> [RECORD EXTRACTS]:

──────────

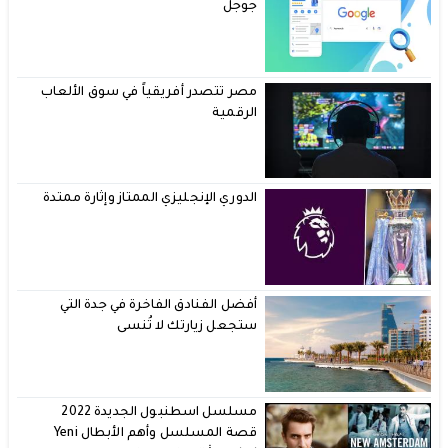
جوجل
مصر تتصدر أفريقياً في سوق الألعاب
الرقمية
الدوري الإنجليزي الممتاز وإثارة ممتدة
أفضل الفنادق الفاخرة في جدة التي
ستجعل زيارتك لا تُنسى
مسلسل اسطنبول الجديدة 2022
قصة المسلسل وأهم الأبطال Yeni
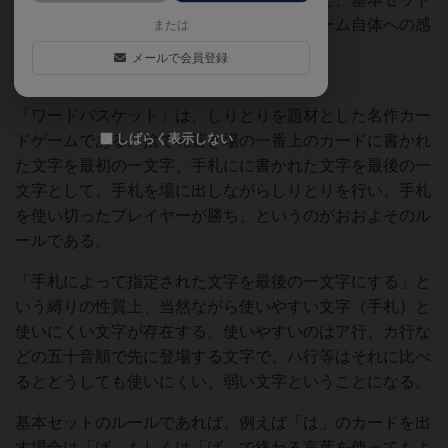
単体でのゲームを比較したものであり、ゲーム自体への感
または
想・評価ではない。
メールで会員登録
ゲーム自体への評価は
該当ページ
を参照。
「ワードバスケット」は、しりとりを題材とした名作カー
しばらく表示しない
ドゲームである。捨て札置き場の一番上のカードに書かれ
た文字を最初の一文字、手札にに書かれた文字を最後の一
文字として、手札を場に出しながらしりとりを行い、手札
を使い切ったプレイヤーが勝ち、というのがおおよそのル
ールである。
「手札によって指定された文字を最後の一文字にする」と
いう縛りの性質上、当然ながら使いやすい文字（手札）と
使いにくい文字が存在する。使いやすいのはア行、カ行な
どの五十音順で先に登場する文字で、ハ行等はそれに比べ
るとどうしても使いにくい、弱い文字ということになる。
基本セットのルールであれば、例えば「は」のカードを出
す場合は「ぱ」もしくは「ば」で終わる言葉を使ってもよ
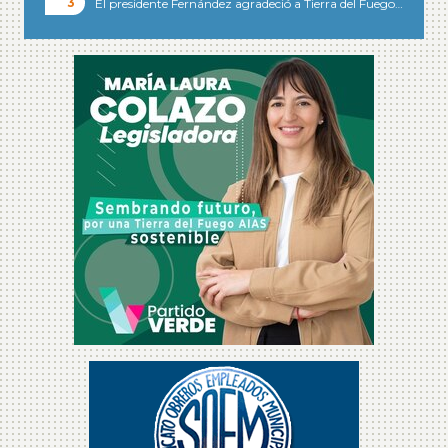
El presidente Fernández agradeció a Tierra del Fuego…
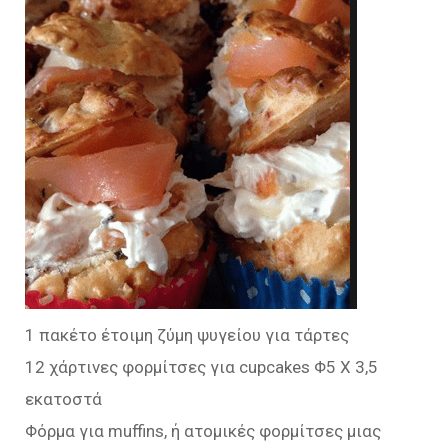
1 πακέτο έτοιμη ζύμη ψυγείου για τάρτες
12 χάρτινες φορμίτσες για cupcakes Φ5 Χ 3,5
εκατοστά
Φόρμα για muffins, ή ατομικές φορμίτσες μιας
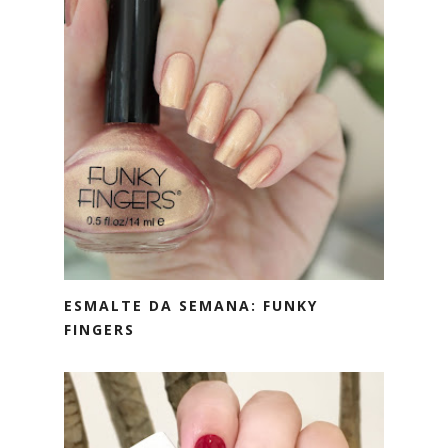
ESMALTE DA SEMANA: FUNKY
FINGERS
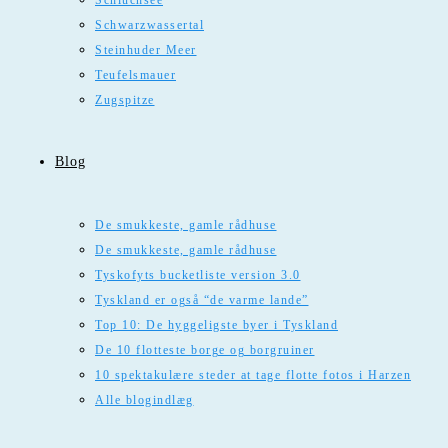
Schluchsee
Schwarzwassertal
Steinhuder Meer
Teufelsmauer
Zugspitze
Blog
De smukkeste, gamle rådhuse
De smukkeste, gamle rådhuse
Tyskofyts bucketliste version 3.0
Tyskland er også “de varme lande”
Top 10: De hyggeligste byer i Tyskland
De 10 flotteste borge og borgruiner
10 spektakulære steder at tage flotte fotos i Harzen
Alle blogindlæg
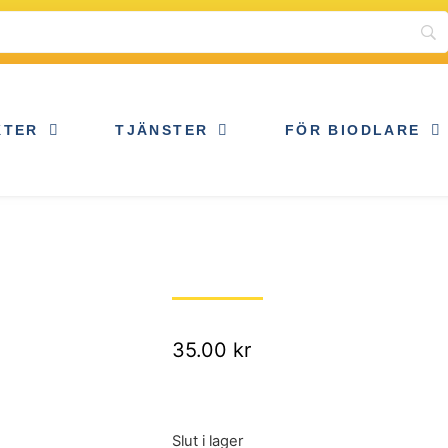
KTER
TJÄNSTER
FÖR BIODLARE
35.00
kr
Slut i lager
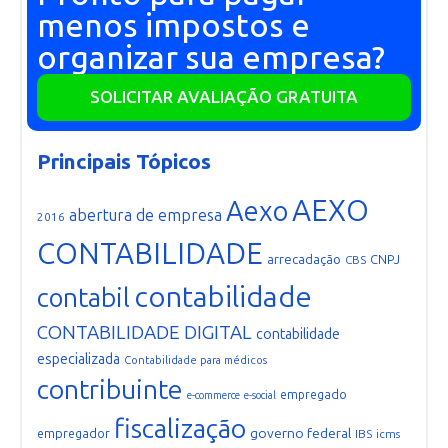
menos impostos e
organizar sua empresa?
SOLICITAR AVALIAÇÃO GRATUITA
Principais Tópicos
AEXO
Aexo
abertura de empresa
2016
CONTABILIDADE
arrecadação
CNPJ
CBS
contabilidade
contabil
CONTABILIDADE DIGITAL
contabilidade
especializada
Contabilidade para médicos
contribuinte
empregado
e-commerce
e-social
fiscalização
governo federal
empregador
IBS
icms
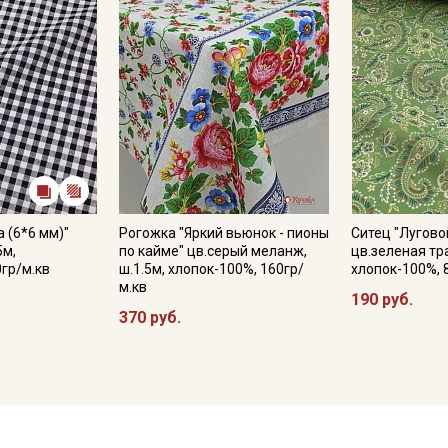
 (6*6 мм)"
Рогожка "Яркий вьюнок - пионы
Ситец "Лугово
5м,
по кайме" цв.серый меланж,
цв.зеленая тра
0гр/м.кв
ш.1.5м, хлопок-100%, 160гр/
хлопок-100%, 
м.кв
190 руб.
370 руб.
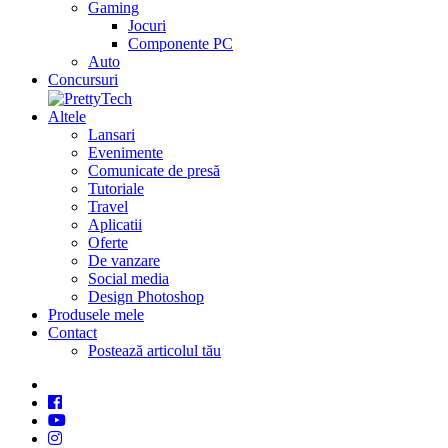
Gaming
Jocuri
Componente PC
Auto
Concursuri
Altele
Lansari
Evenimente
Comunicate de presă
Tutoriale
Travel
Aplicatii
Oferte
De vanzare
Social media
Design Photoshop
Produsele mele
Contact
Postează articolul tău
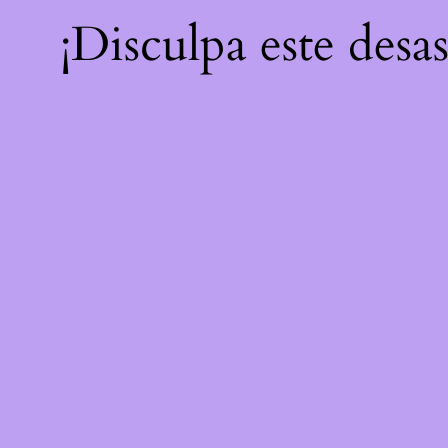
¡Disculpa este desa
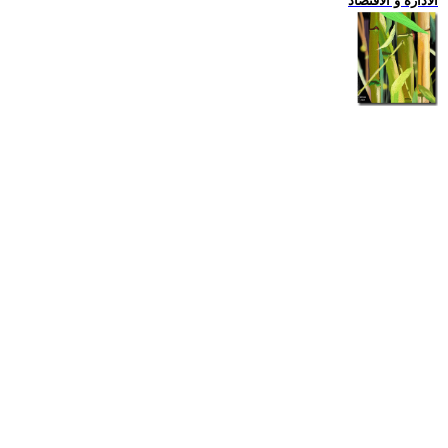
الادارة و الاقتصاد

──────────

Whenever "empresa" shows up in a line of the listing, copy that whole line.

organizar sua empresa?
abertura de empresa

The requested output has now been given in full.